Word of this extraordinary turn of events reached Demetrius while he was involved in wrecking the country surrounding Ambracia and he realized at once that he might soon find himself with Pyrrhus and his victorious army, heavily bolstered by Aetolian reinforcements, coming in behind him from the south while the rest of the Epirot national army mobilized to his front. Such an unattractive prospect ensured a rethink and saw the invasion army turn in its tracks to return to Macedonia by the quickest route. In his time in enemy country Demetrius’ men ‘had wrought great destruction’, behaviour that Pyrrhus considered unprovoked, undertaken without reason or warning and that alone would have warranted payback, but beyond this the issue of Corcyra and Leucas still rankled. So after the Epirot king marched back home, his brows decked with triumphant wreaths donated by his thankful Aetolian allies, he was possessed of two particular reasons to desire to wreak his revenge on his Antigonid enemy. Not only had this old comrade trashed his homeland, he had also filched his wife and made himself master of her island dowry. Nor did he have to wait long to scratch this itch. As the summer of 289 waned, tidings seeped through to Ambracia that the Macedonian king had fallen seriously ill. Resentment still palpable, he lost no time in determining to hit back. Resolving to attack while his opponent was unprepared, he probably came through the Pelium pass into upper Macedonia, though only in raiding strength. Yet if his initial intention had been just plunder, when he experienced little opposition and even a considerable welcome from many of the local bigwigs in the upper cantons the sweep of his ambitions expanded. Ruthless and bold, how far would he be prepared to go? Strategy was always open to evolution and he may have been considering more than just a raid as he pressed on over fir-dotted slopes and through productive valleys all the way to Edessa, the gateway to the lowlands round Pella where Demetrius might be expected to have his strongest support and plenty of armed men on which to call.

What the king of Macedonia was suffering from is unclear, but if initially debilitating, his condition was not of long duration and soon enough he was capable of directing his senior generals to mobilize the home army and construct a successful defence. When the intruders got wind of the magnitude of this response, any hopes of driving out Demetrius or occupying the whole country were swiftly discarded, so when Pyrrhus’ lookouts came in with reports of myriad troops tramping the road west from Pella to Edessa for the invading monarch, it was enough. No longer interested in any perilous gamble, he gave orders to pack up their tents, gather their booty and retrace their steps back home. However, his men were slapdash and dilatory, allowing the forward units of the Antigonid army to catch them on the march and the officers in charge, familiar with the country, made them pay.

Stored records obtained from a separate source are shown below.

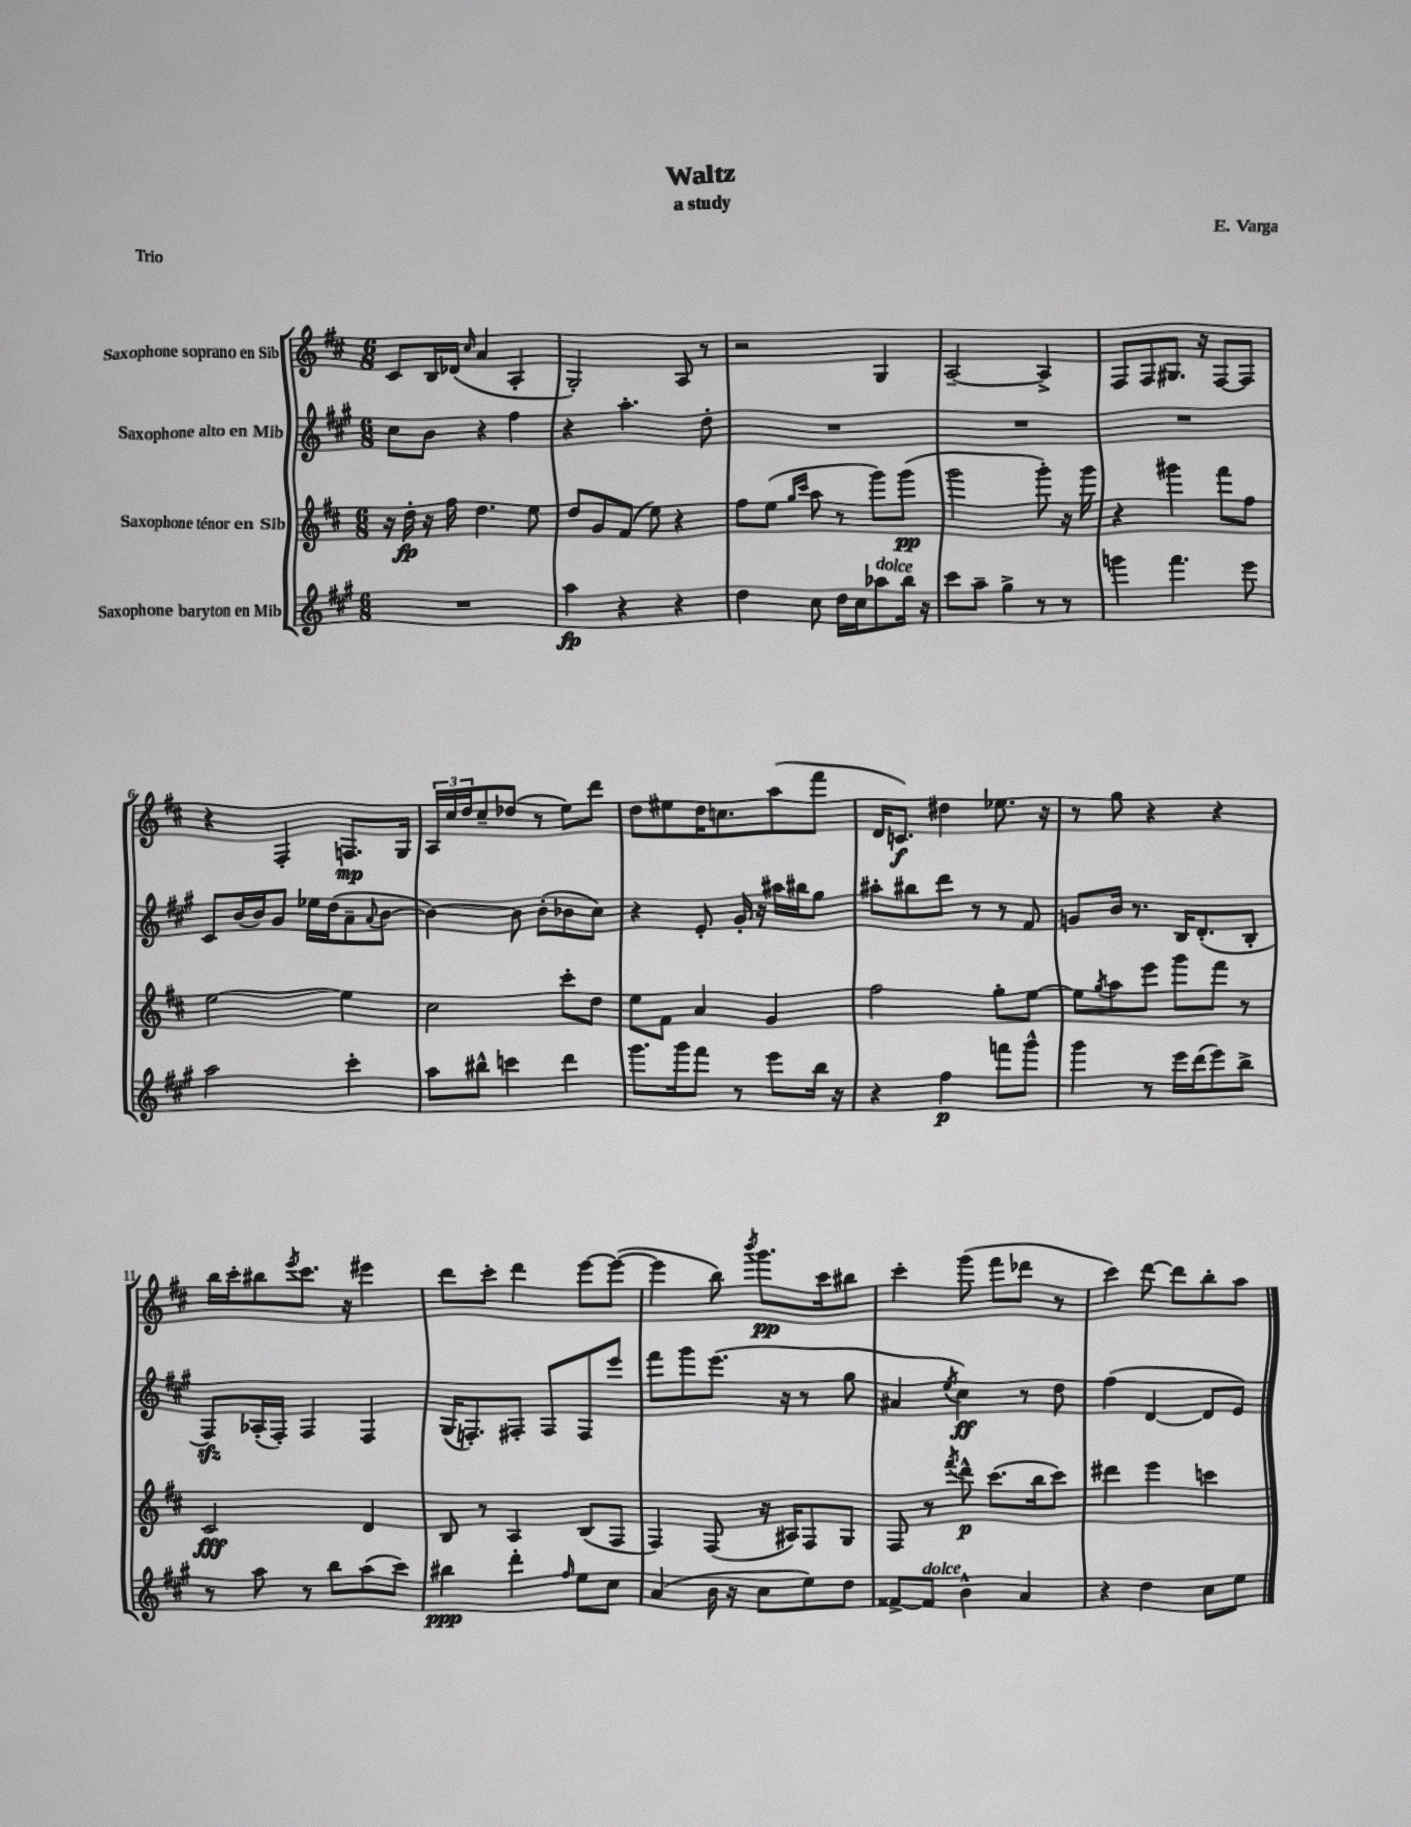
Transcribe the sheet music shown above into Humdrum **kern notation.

**kern	**kern	**kern	**kern
*staff4	*staff3	*staff2	*staff1
*clefG2	*clefG2	*clefG2	*clefG2
*k[f#c#g#]	*k[f#c#]	*k[f#c#g#]	*k[f#c#]
*M6/8	*M6/8	*M6/8	*M6/8
2.r	16r	8cc#	8c#
.	16dd'	.	.
.	16r	8b	16B
.	16ff#	.	(16d-
.	.	.	16qqcc#
.	4.dd	4r	4a
.	.	4ff#	4A'
.	8ee	.	.
=	=	=	=
4aa	8dd	4r	2G')
.	8g	.	.
4r	(8f#	4.aa'	.
.	8ee)	.	.
4r	4r	.	8A
.	.	8dd'	8r
=	=	=	=
4dd	8ff#	2.r	2r
.	(8ee	.	.
.	16qqgg	.	.
.	16qqccc#	.	.
8cc#	8aa	.	.
16dd	8r	.	.
16cc#	.	.	.
8aa-	8ggg)	.	4G
16bb	(8ggg	.	.
16r	.	.	.
=	=	=	=
8ccc#	2ggg	2.r	[2A~
8aa~	.	.	.
4gg#^	.	.	.
8r	8ggg')	.	4A^]
8r	16r	.	.
.	16ggg	.	.
=	=	=	=
4ggg	4r	2.r	8F#
.	.	.	8F#
4.fff#	4ggg#	.	8.G#
.	.	.	16r
.	8fff#	.	[8F#
8eee	8ff#	.	8F#]
=	=	=	=
2aa	[2ee	8c#	4r
.	.	(16b	.
.	.	16b)	.
.	.	8g#	4F#'
.	.	16ee-	.
.	.	(16dd	.
4ccc#'	4ee]	8a~	8.F
.	.	8qqa	.
.	.	[8b	.
.	.	.	16G
=	=	=	=
8aa	2cc#	4b_)	24A
.	.	.	24cc#
.	.	.	24dd
8bb#^^	.	.	8cc#~
4ccc	.	8b]	(8dd-
.	.	(8b'	8r
4ddd	8ccc#'	8b-	8ee)
.	8dd	8cc#)	8ddd
=	=	=	=
8.ggg#	8ee	4r	8dd
.	8f#	.	8ee#
16ggg#	.	.	.
8fff#	4a	8e'	16dd
.	.	.	8.cc
8r	.	16g#'	.
.	.	16r	.
8eee	4g	16aa#	(8aa
.	.	16bb#	.
16bb	.	8gg#	8fff#
16r	.	.	.
=	=	=	=
4r	2ff#	8aa#'	16d
.	.	.	8.c)
.	.	8bb#	.
4ff#	.	8ddd	4dd#
.	.	8r	.
8fff	8gg'	8r	8.ee-
8ggg#^^	[8ee	8f#	.
.	.	.	16r
=	=	=	=
4ggg#	8ee]	8g	8r
.	8qgg	.	.
.	8aa	16b	8gg
.	.	8.r	.
8r	8eee	.	4r
16eee	8ggg	16B	.
(16ddd	.	(8.d'	.
8eee)	8fff#	.	4r
8bb^	8r	8B'	.
=	=	=	=
8r	2c#	8F#)	16bb
.	.	.	16ccc#'
8aa	.	(16A-'	8bb#
.	.	16F#')	.
.	.	.	8qeee
8r	.	4F#	8.ccc#
8bb	.	.	.
.	.	.	16r
(8aa	4d	4F#	4eee#
8ccc#)	.	.	.
=	=	=	=
4bb#	8B	(16G#	8ddd
.	.	8.F')	.
.	8r	.	8ccc#'
4ddd'	4A	8F#'	4ddd
.	.	8F#	.
16qqff#	.	.	.
8ee	(8B	8F#	[8eee
8cc#	8F#	8eee	(8eee_
=	=	=	=
(4a	4F#)	8fff#	4eee]
.	.	8ggg#	.
16b	(8F#	(8.eee	8bb)
16r	.	.	.
.	.	.	8qbbb
8cc#	16r	.	8.ggg
.	16A#)	16r	.
8ee)	8F#	8r	.
.	.	.	16ccc#
8dd	8G	8gg#	8bb#
=	=	=	=
[8f##^	8F#	4a#	4ccc#'
8f##]	8r	.	.
.	8qfff#	8qee	.
4b^^	8ddd^^	4cc#)	(8ggg
.	(8.ccc#	.	8fff#
4a	.	8r	8ddd-
.	16bb	.	.
.	8ccc#)	8dd	8r
=	=	=	=
4r	4ddd#	(4ff#	4ccc#)
4dd	4eee	[4d	[8ddd
.	.	.	8ddd]
8cc#	4ccc	8d]	8bb'
8ee	.	8e)	8aa
==	==	==	==
*-	*-	*-	*-
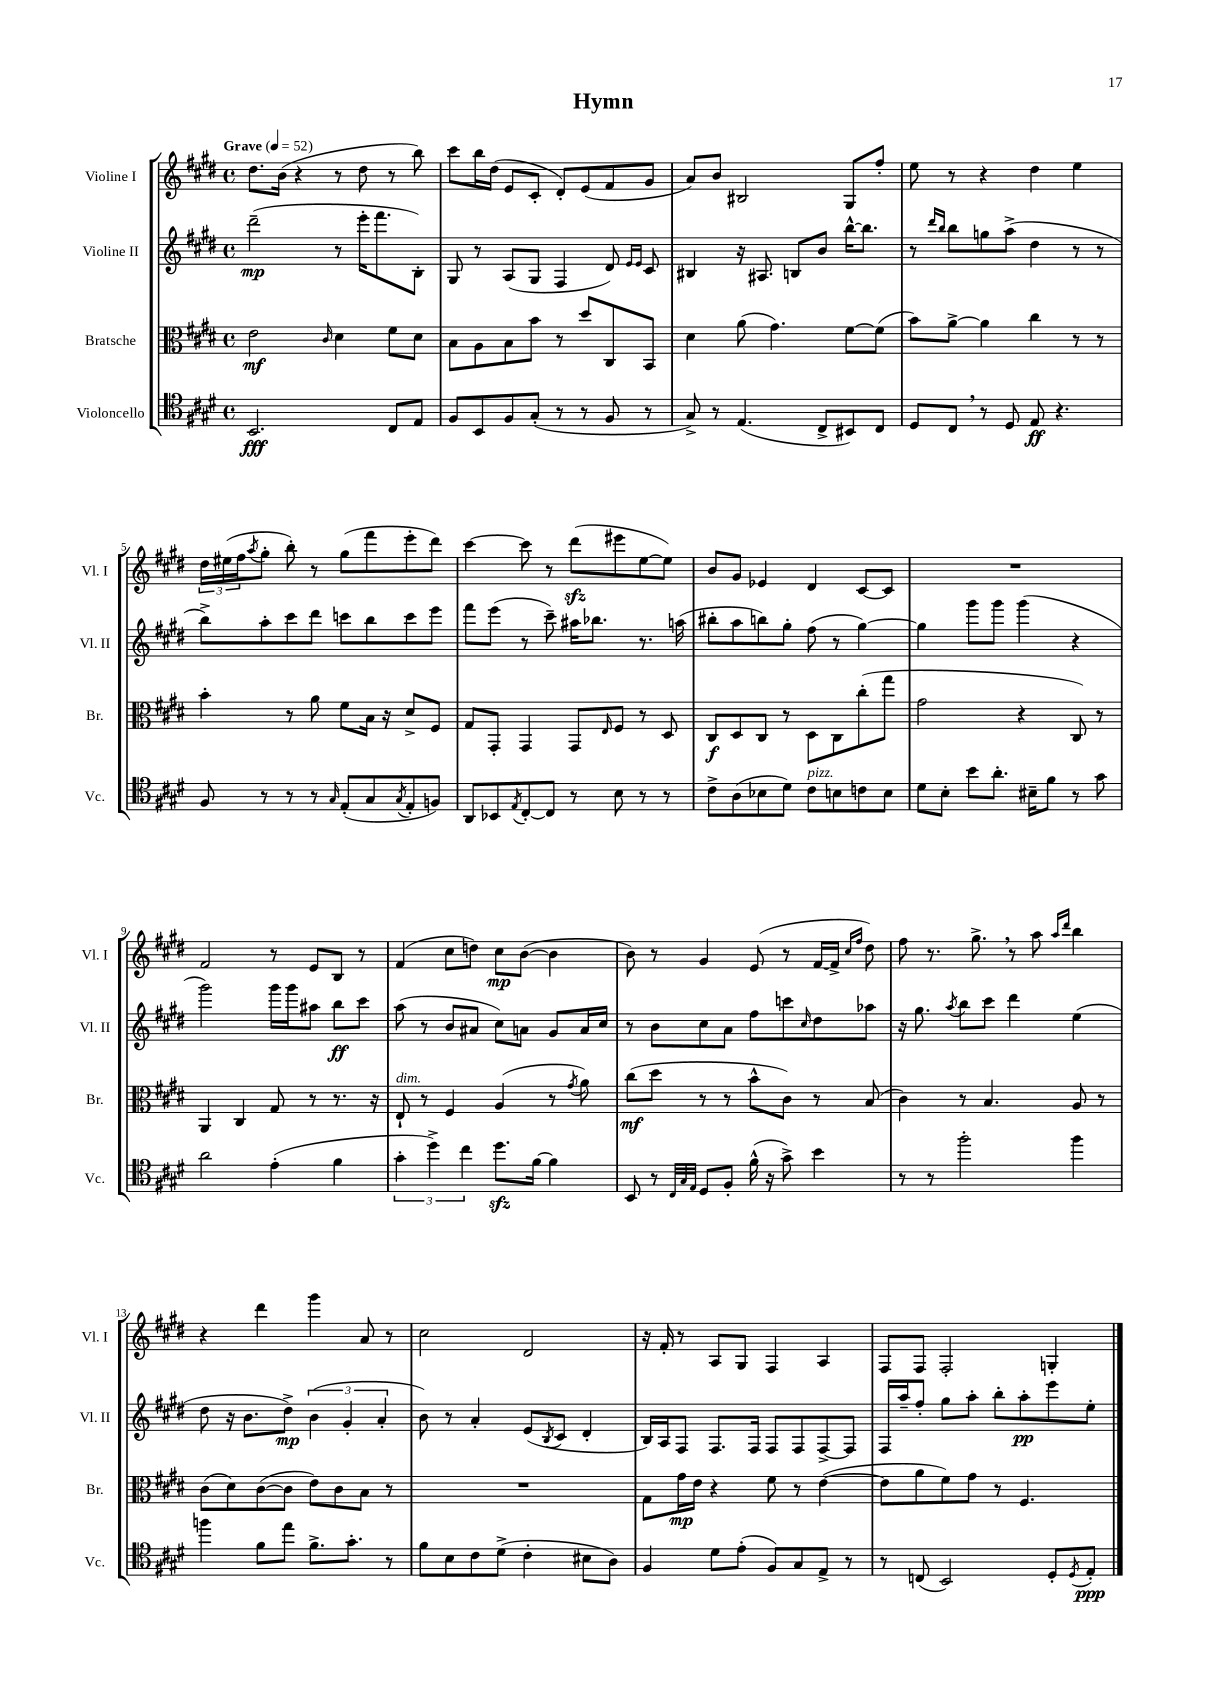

Horsemen and light troops fell on the rear of the train and considerable losses were sustained, even if it seems there was never any danger of the army being cut off and eliminated. Yet it was still a tattered outfit that re-crossed the border and began to recruit reinforcements to ensure they would be prepared if Demetrius arrived with a bristling response to the recent invasion of his kingdom. However, it turned out that the mercurial monarch of Macedon was disinclined to concentrate his efforts on punishing his refractory neighbour. He had other things on his mind, and to embark on these projects he needed peace, particularly as winter was closing the passes and would make any penetration of Epirus very chancy. So envoys were dispatched, riding through the sharp autumn winds whistling through the lofty terrain that separated the two countries. Negotiations at Pyrrhus’ camp were no doubt fairly perfunctory because it seems that not much more than a guarantee of the status quo was the upshot. Whether Corcyra was on the agenda we do not know, but there is certainly no strong evidence that the island was disgorged by Demetrius at this time.